Rosenstiel and other press observers attribute the rise and speed of fact-checking in this election at least in part to the “swift boat” phenomenon in the 2004 election, in which Democratic nominee John Kerry’s Vietnam War record was eviscerated by his opponents. Still, the candidates this year have seemed lax about correcting false information. Brooks Jackson, director of Factcheck

.org, notes that the McCain campaign repeatedly asserts that Obama is going to raise taxes broadly, while the truth is that Obama’s plan would raise taxes only on those earning more than $250,000 a year while cutting taxes for 80 percent of workers and their families. Obama has not moved assertively to correct this misimpression, and polls show that majorities of middle-income voters believe that Obama would raise their taxes.

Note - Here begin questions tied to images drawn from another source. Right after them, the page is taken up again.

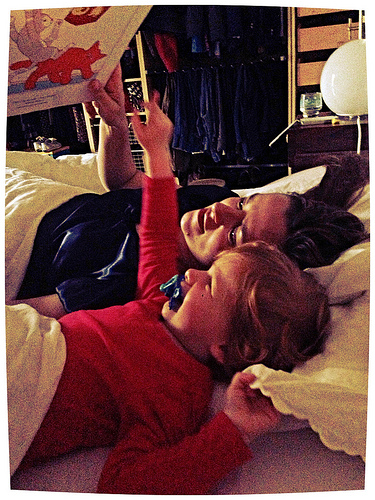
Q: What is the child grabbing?
A: Pillow.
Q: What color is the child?
A: White.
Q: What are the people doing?
A: Reading a book.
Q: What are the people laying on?
A: A bed.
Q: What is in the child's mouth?
A: A pacifier.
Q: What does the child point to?
A: Book.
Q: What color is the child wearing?
A: Red.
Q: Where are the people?
A: In a bedroom.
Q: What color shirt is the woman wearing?
A: Blue.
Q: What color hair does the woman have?
A: Dark.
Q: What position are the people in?
A: Lying down.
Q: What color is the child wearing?
A: Red.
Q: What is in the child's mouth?
A: Pacifier.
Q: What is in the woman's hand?
A: Book.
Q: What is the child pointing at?
A: The book.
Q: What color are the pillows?
A: White.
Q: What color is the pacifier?
A: Blue.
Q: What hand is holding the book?
A: The right hand.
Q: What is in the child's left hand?
A: Pillow.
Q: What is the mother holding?
A: A book.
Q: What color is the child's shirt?
A: Red.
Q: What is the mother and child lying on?
A: Bed.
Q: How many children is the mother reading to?
A: One.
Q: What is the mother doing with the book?
A: Reading it.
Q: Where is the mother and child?
A: In the bedroom.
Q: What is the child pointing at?
A: Storybook.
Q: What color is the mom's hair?
A: Dark Brown.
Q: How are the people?
A: Laying down.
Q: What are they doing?
A: Reading a story.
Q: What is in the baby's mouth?
A: A pacifier.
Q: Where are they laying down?
A: In bed.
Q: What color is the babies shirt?
A: Red.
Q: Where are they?
A: In the bedroom.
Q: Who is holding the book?
A: The woman.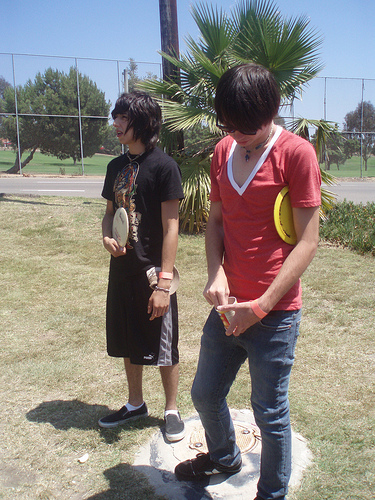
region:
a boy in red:
[209, 181, 305, 498]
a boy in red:
[220, 282, 350, 487]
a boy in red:
[209, 208, 272, 336]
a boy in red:
[224, 211, 275, 416]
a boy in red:
[239, 237, 293, 494]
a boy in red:
[245, 157, 271, 319]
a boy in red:
[184, 146, 282, 367]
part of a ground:
[305, 448, 326, 464]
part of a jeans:
[256, 458, 274, 481]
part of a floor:
[179, 474, 199, 492]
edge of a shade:
[60, 406, 106, 450]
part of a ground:
[29, 428, 58, 452]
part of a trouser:
[203, 374, 224, 408]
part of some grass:
[327, 385, 370, 416]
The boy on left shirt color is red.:
[211, 129, 313, 313]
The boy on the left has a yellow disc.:
[268, 182, 313, 245]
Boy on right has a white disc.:
[101, 204, 137, 255]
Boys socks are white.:
[123, 395, 145, 411]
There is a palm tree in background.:
[139, 31, 334, 231]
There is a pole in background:
[151, 2, 197, 164]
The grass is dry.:
[1, 236, 352, 497]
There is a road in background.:
[0, 162, 370, 203]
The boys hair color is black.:
[115, 66, 276, 124]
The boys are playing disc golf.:
[2, 27, 366, 475]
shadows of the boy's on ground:
[97, 358, 198, 493]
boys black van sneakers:
[76, 397, 185, 445]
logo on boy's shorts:
[134, 348, 154, 372]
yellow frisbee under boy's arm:
[265, 174, 307, 269]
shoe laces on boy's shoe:
[192, 444, 212, 465]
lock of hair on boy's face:
[118, 117, 135, 138]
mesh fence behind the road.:
[1, 71, 109, 143]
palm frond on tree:
[255, 15, 322, 79]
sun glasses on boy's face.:
[212, 120, 260, 137]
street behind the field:
[0, 169, 78, 196]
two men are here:
[76, 45, 327, 267]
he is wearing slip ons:
[71, 353, 242, 458]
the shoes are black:
[98, 383, 250, 481]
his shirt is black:
[57, 49, 169, 424]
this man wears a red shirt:
[200, 92, 341, 300]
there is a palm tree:
[101, 36, 334, 206]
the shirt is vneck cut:
[168, 42, 355, 372]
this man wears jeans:
[182, 270, 357, 447]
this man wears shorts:
[47, 260, 193, 388]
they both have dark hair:
[84, 54, 336, 285]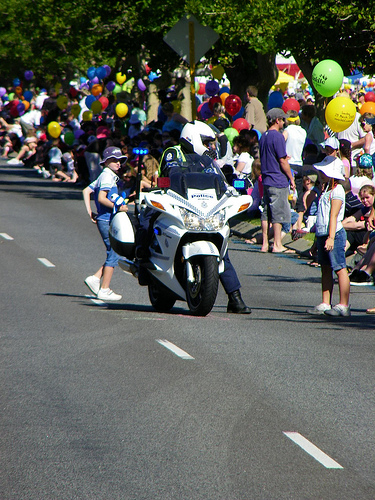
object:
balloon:
[311, 58, 343, 99]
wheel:
[185, 238, 220, 317]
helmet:
[180, 120, 216, 157]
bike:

In the face of a false accusation, many politicians – including some of the most successful, such as former President Bill Clinton – will simply change the subject, and attack the opposition on something else. In 1993, when Mr. Clinton was accused of signing the “largest tax increase in history,” he didn’t counter with, “well, in fact, it was the 12th or 13th largest increase in history.” Instead, he accused the Republicans of wanting to cut Medicare, Mr. Jackson says.